Very confused by that, I don’t call my csv files .csv, just .txt and I use them quite a lot, it’s just a text file with values separated by , or some other character.

1 Like


I’m facing a similar confusion as the original poster (OP), and even after reading the accepted answer, I still have some questions. Here’s a bit about my setup and use case:

  • This setup is for my personal use.
  • I have only one assistant in my program.
  • Each time I start my program, which utilizes the assistant’s API, I retrieve the existing assistant and create a new thread.
  • I don’t upload files directly to the assistant or threads, just in the messages on those threads.
  • Since a new thread is created every time the program starts, I end up with many threads that are not in use but may have attachments.

Given this context, I have a few questions regarding the billing and file management:

  1. File Upload and Billing:
    If I upload two files using the files API, each being 500MB, but only reference one of them (500MB) in a message, am I billed for the 500MB that I used or for the total 1GB because I uploaded both and the assistant has retrieval enabled?
  2. Retrieval Costs:
    If retrieval is enabled but I never reference any file_id in messages, does that mean the assistant incurs no daily cost since it doesn’t reference any files in its messages or threads?
  3. Storage Fees for Unused Threads:
    If I create many threads and reference file_ids in messages within those threads, but never actually perform a “Run” on those threads using the assistants API, am I exempt from storage fees for those files, given that the threads contain file references but were never used?

I would really appreciate any guidance or clarification on these points. Thank you in advance for your help!

I asked the same question basically on a different thread. It’s a mystery to me why the API doesn’t at least returned tokens used for Assistant if not the cost – it can easily do the math!

It’s a major problem for commercial users who have to build a cost model to see if it is economically feasible to use the functions.
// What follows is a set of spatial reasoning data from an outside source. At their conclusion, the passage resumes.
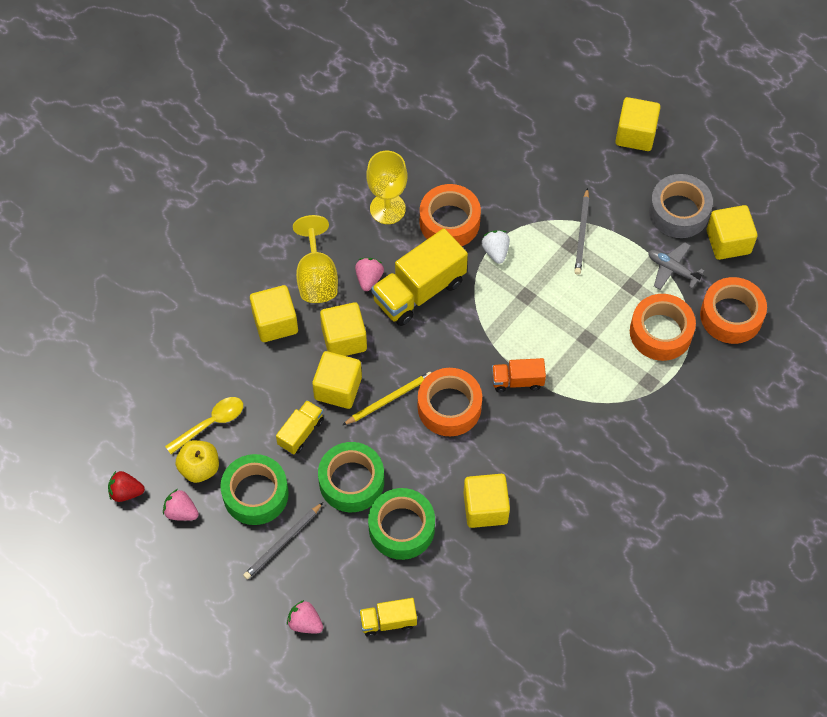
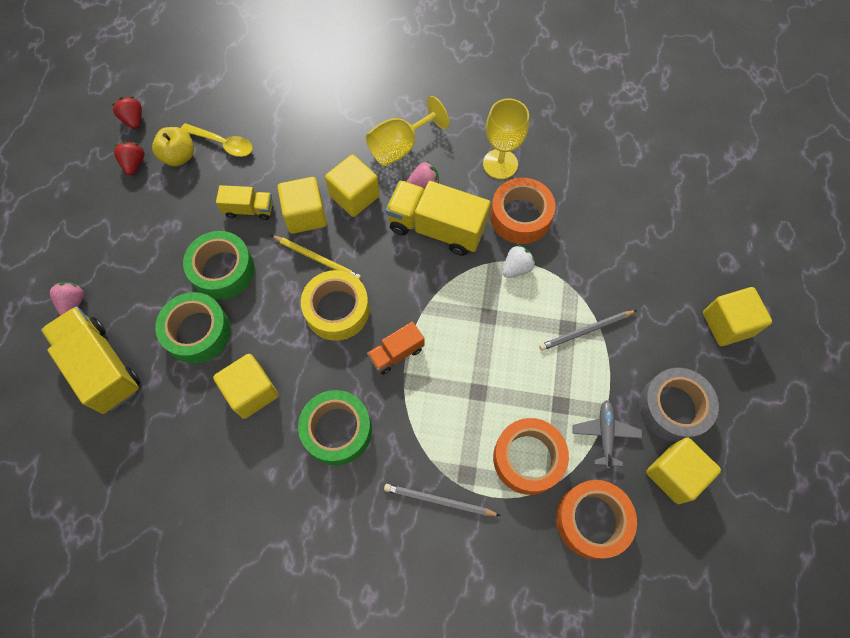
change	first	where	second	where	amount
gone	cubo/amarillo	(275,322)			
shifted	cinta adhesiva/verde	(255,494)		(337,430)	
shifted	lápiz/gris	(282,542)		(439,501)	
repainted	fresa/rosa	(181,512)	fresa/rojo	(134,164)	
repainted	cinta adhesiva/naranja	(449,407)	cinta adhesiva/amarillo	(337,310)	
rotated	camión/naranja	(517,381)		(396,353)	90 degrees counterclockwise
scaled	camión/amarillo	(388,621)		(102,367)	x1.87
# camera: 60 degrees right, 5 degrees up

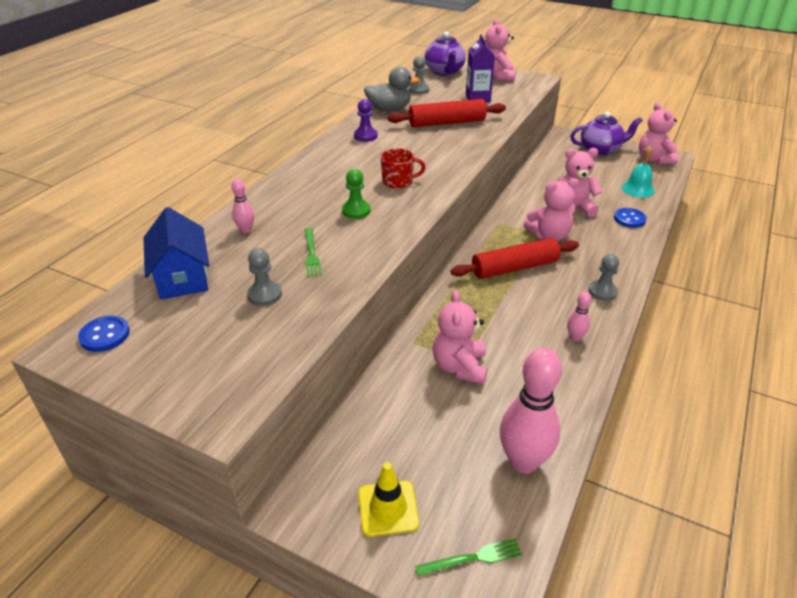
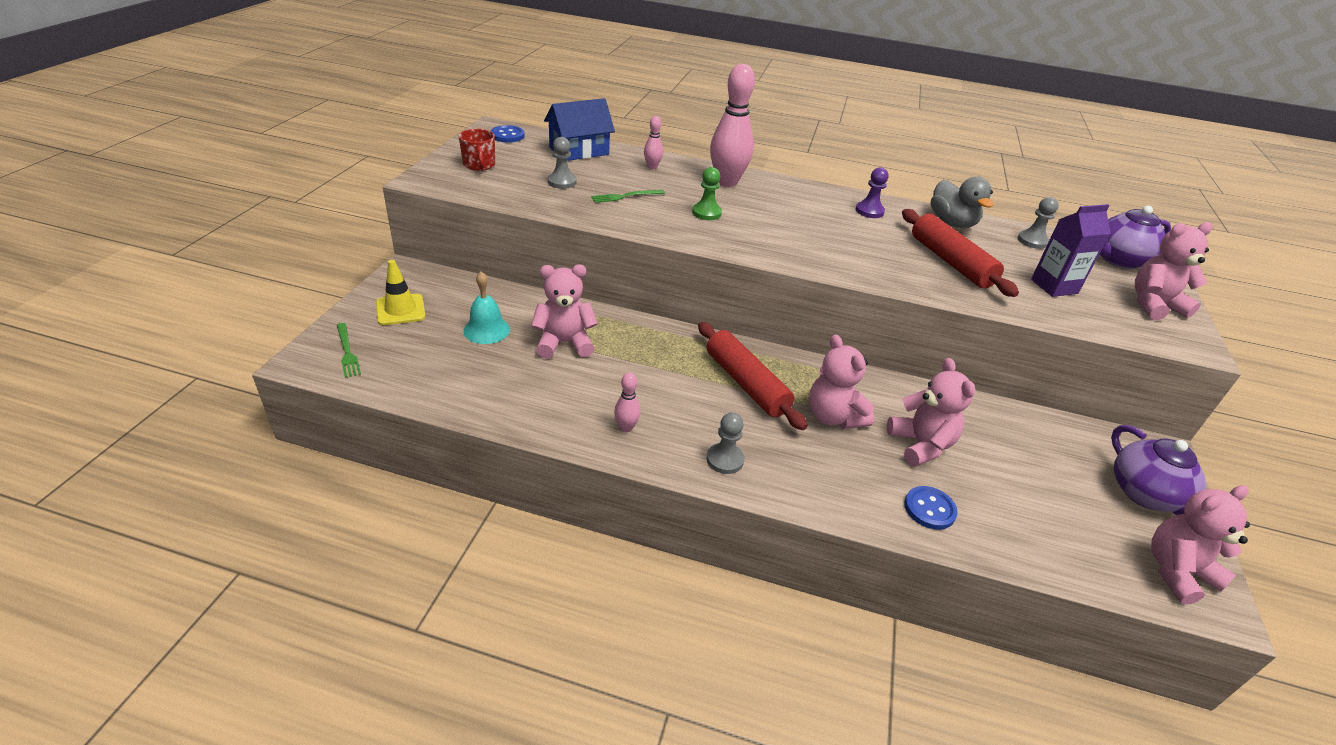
change	first	where	second	where	amount
shifted	taza/rojo	(398,181)		(479,165)	
shifted	bolo/rosa	(523,462)		(727,182)	
shifted	campana/turquesa	(638,189)		(486,330)	
# camera: 75 degrees right, 0 degrees up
I’ve launched an open-source digital assistant called ORION. It leverages various features, including the assistant’s API, text-to-speech, speech-to-text, and seven functions for smart home features, weather updates, and file system tasks. Operating costs are a concern; with all features enabled, daily usage during testing shows approximately $1.5 with GPT-3.5 Turbo, but this can skyrocket to around $5 with GPT-4 Turbo. I haven’t enabled or used retrieval yet, but I do use the code interpreter. In other words, 2x-8x a ChatGPT subscription

I found this just now, which I think clears this up for me.

Retrieval pricing

Retrieval is priced at $0.20/GB per assistant per day. Attaching a single file ID to multiple assistants will incur the per assistant per day charge when the retrieval tool is enabled. For example, if you attach the same 1 GB file to two different Assistants with the retrieval tool enabled (e.g., customer-facing Assistant #1 and internal employee Assistant #2), you’ll be charged twice for this storage fee (2 * $0.20 per day). This fee does not vary with the number of end users and threads retrieving knowledge from a given assistant.
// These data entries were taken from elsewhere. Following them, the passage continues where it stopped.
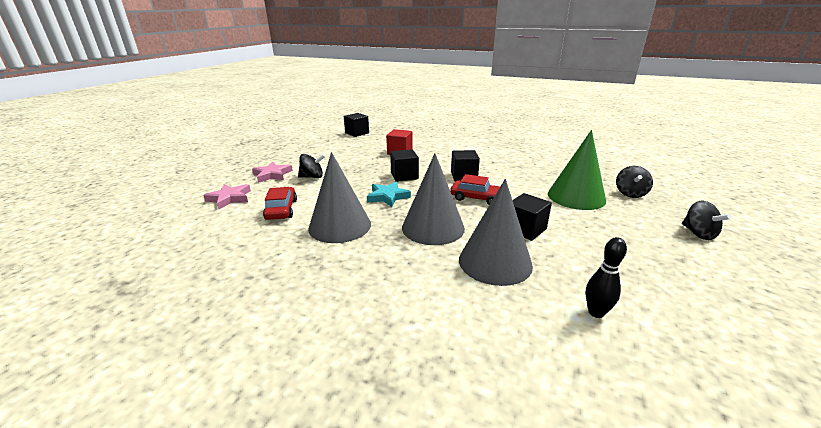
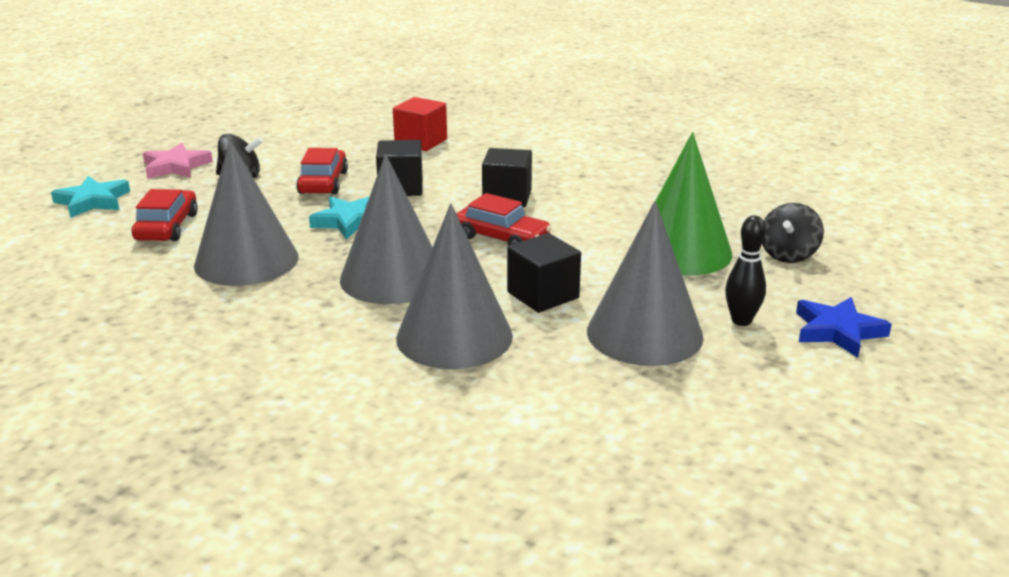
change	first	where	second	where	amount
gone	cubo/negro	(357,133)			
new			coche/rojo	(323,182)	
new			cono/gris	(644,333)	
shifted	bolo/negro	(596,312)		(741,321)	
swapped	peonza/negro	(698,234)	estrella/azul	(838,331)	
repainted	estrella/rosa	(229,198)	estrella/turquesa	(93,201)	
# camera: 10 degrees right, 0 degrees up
In addition, files attached to messages are charged on a per-assistant basis if the messages are part of a run where the retrieval tool is enabled. For example, running an assistant with retrieval enabled on a thread with 10 messages each with 1 unique file (10 total unique files) will incur a per-GB per-day charge on all 10 files (in addition to any files attached to the assistant itself).

note the line specifically talking about files attached to messages:

In addition, files attached to messages are charged on a per-assistant basis if the messages are part of a run where the retrieval tool is enabled.

This seems to imply that you are only charged for indexing if the files are attached when you actually perform a run.